In 2009, DARPA (Defense Advanced Research Projects Agency), which is a research arm of the U.S. Department of Defense, put forth an interesting challenge. They were going to place 10 red, anchored, 8 foot tall weather balloons across the United States and have teams compete to see who can identify the location of all ten balloons first; the winner gets $40,000…that’s it. No other information was disclosed aside from the fact that somewhere in America there were 10 giant red balloons hovering somewhere.
Teams from across the country competed but in the end MIT won the contest, they identified all 10 balloons in under 9 hours, how?
MIT created an incentive program where they rewarded people for information on the balloons. If you saw the balloon and reported it you received 2k, if you told someone about the contest who then knew a location of a balloon you received 1k and so on and so forth. The interesting part of the exercise is how this information spread throughout the country in just a few hours. I’m sure you know what I’m going to say…it spread through social media channels such as Facebook and Twitter.
There were three key lesson learned from this experiment:
- Social media allows communication and interaction at a mass level
- Social media can be used as a valuable data source
- Social media can be used in many ways to solve diverse problems
- The effectiveness of crowd-sourcing across boundaries
This really gives you something to think about when considering enterprise social networks and being able to connect and engage your workforce. Organizations today have distributed teams and collectively have access to enormous amounts of information and employee ideas which can be used to solve problems and identify new opportunities. It may be a trivial comparison but if a team from MIT is able to track down 10 balloons in random locations in the country (again, mainly through social media), think about the things your employees can come together to do. Even though the incentive that the MIT team created proved to be a useful motivator, we need to remember that the consumer web is not the same as the enterprise.
These types of experiments are valuable examples of how the collaborative technologies and strategies we have today are dramatically impacting and changing the future of work. If you were to think back just 8 years ago before we had many of the social media platforms that we have today; this balloon problem would have virtually been impossible to solve. This is the power and the value of connection and collaboration.

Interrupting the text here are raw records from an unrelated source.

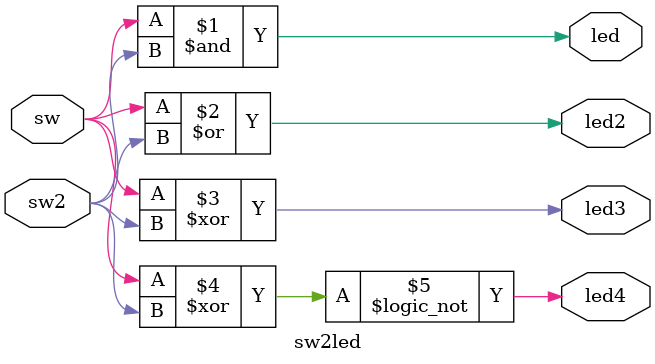
<source format=v>
`timescale 1ns / 1ps


module sw2led(
    input sw,
    input sw2,
    output led,
    output led2,
    output led3,
    output led4
    );
    assign led = sw & sw2;
    assign led2 = sw | sw2;
    assign led3 = sw ^ sw2;
    assign led4 = !(sw ^ sw2);
endmodule

</source>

I think perhaps one of the clearest things this shows us is the strength of weak ties and power of networks. The reason the challenge was won was not because of who the team at MIT knew, but because of who they didn’t know. It was won because they created weak ties with people; and what greater way to form these weak ties at scale than through social media. The exact same thing is true within organizations.
Weak ties are people outside of your direct network that you can have some sort of a connection with (for example Twitter followers or Linkedin connections). These weak ties can be leveraged to solve problems such as finding information, getting answers to a question, or locating a subject matter expert.
Whether your organization is small (Chess Media Group for example is just a handful of people) or large (some of our clients have hundreds of thousands of employees) one thing is clear; there is tremendous value in collaboration and being able to connect people and information, anytime, anywhere, and on any device.